Antigravity experiment to go to Mars

[Valeriy Tarasov]

The Gravity mechanism​

In h‑space theory ( https://hspacetheory.wordpress.com ) gravity isn’t viewed as a curvature of spacetime (as in general relativity) but instead as a consequence of a density gradient in the very “vacuum” particles that make up space. These vacuum particles are the n=0‑objects(I) that, in this theory, constitute the fundamental “stuff” of space itself. When a massive body is present, it displaces some of these n=0‑objects(I), causing their density (denoted ρ₀) to drop around the body. This reduction creates a gradient in the density of vacuum particles, and other bodies “fall” along this gradient toward the mass. The gravitational force is modeled by summing contributions from these displaced particles over a spherical surface (using a 1/4πR² factor). In other words, the gravitational attraction between bodies arises from the difference in the local density of n=0‑objects(I) rather than from the bending of a spacetime fabric.
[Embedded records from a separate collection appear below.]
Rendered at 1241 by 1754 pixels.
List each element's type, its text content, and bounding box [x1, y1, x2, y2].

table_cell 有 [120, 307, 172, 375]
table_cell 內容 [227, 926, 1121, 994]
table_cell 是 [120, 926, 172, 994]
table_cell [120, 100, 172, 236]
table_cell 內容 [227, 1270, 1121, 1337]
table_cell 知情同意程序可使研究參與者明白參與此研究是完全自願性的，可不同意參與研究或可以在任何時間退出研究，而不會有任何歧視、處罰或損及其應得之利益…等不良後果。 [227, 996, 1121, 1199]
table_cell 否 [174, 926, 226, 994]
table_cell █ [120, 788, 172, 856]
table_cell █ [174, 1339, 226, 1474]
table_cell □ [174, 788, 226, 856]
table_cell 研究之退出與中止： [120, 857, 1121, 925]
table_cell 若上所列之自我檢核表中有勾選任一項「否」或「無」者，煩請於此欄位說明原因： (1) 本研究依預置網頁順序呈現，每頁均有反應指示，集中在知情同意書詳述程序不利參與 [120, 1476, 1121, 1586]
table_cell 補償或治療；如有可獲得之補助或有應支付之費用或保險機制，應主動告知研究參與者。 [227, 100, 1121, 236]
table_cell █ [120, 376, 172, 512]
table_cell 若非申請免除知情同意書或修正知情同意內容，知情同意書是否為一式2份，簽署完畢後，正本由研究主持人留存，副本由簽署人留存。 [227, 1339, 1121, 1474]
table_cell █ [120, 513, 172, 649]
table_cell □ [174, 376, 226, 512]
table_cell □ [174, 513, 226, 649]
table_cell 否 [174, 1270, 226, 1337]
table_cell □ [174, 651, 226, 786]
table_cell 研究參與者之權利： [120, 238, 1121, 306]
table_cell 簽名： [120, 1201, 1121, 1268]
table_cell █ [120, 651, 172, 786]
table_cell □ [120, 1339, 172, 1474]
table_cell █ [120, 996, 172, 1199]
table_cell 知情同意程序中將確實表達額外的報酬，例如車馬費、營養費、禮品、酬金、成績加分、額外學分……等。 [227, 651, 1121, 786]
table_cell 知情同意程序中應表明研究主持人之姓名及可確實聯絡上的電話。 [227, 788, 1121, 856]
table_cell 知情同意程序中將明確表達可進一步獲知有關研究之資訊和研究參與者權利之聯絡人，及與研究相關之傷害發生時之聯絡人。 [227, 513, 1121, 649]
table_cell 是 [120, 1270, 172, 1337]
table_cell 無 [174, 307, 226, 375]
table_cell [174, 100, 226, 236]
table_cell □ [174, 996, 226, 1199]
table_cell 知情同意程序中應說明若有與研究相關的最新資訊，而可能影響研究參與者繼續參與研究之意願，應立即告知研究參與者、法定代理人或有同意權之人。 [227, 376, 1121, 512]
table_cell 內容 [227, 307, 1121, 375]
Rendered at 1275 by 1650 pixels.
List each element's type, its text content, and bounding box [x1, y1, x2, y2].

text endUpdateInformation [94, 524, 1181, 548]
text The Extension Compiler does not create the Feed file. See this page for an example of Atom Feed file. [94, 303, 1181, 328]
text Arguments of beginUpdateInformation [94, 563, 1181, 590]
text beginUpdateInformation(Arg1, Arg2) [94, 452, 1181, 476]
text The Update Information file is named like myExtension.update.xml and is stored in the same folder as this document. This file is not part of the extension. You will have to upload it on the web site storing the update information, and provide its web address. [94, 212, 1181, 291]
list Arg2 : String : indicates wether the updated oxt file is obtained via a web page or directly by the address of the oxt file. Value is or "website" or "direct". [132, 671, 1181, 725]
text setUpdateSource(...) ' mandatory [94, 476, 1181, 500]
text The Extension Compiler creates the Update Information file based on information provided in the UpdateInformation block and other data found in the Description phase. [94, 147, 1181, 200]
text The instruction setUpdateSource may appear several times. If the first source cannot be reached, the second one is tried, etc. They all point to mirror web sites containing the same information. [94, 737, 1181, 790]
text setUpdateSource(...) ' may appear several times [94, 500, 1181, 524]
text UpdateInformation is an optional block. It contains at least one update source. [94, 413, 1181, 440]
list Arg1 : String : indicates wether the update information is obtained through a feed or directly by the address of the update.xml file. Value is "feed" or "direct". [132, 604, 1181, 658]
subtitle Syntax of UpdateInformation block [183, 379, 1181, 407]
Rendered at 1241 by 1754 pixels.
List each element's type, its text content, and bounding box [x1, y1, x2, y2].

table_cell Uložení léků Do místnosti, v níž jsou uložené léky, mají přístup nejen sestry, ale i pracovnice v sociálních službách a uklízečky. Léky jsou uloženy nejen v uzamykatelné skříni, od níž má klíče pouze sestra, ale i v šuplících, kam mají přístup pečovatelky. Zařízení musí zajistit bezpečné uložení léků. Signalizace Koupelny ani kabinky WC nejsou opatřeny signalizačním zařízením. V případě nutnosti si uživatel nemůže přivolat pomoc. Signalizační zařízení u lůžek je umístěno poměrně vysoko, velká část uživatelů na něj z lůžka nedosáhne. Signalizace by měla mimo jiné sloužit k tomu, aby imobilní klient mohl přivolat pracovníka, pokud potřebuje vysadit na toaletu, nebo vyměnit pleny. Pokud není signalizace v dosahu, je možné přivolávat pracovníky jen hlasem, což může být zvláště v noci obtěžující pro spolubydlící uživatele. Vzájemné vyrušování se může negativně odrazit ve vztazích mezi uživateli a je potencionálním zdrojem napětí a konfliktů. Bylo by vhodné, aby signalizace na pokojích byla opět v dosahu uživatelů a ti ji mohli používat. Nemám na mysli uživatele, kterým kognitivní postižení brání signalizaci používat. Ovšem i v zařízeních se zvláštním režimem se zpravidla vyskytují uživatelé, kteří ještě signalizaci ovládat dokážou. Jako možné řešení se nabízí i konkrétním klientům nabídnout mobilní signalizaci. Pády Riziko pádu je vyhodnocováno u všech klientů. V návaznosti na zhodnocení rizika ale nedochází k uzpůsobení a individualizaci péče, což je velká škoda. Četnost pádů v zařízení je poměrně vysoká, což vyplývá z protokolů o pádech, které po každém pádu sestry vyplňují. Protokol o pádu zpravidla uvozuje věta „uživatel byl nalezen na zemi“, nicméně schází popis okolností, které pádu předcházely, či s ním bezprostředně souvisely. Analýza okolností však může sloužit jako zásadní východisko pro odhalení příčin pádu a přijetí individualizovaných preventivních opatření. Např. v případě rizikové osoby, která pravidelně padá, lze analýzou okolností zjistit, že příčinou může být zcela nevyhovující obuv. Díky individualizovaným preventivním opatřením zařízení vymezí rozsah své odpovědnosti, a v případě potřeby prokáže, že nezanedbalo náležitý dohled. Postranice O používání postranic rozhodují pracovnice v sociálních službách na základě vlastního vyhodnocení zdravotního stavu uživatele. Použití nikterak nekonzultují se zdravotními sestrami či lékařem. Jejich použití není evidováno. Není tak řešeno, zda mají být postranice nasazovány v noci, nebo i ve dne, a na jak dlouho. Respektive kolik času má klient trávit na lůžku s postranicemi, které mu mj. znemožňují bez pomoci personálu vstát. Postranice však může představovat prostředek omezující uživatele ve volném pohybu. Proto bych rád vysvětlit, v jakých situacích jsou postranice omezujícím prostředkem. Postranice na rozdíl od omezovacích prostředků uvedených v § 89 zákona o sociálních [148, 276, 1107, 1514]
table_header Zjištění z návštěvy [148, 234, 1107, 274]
This mechanism even predicts phenomena such as gravitational redshift (since a lower ρ₀ near a mass causes shifts in the wavelengths of emitted light) and provides an explanation for black holes, where the density drop is so severe that the attraction speed exceeds the speed of light, trapping light within the body .

While conventional theories attribute gravity to geometric deformations of spacetime, h‑space theory attributes it to the microscopic rearrangement and displacement of discrete vacuum particles. This interpretation leads to a gravitational interaction with a maximum effective range (or boundary) that depends on the mass of the body—a feature that the theory uses to address issues such as galaxy rotation curves without invoking dark matter.

Antigravity experiment​

General description
In h‑space theory the antigravity experiment is designed to test the prediction that a controlled local increase of density ( ρ₀) of the vacuum’s particles can produce a measurable repulsive force against gravity.

Technical scheme​

To achieve the local increase of density ( ρ₀) of the vacuum’s particles the pulsing current at Gigahertz frequency is needed and it will produce increase of local density resulting in antigravity. The speed of relative movement of the vacuum particles (which is slightly more than the speed of light in h-space theory) defines the gigahertz range. At lower frequencies the density of the vacuum’s particles will decrease faster than it will be generated by pulsing electrons.

I propose to perform the lab bench experiment where the magnetron, operating at Gigahertz frequency range, is used with the antenna of asymmetrical hollow disk . The disk is connected in its middle to output of magnetron and magnetron is connected to the ceiling through the spring balance. Two forms of disks should be tested: one has more spherical surface at the top and the second one has more spherical surface at the bottom. The expected loss of weight should be detected by spring balance at certain frequencies of magnetron for one of the disk shapes.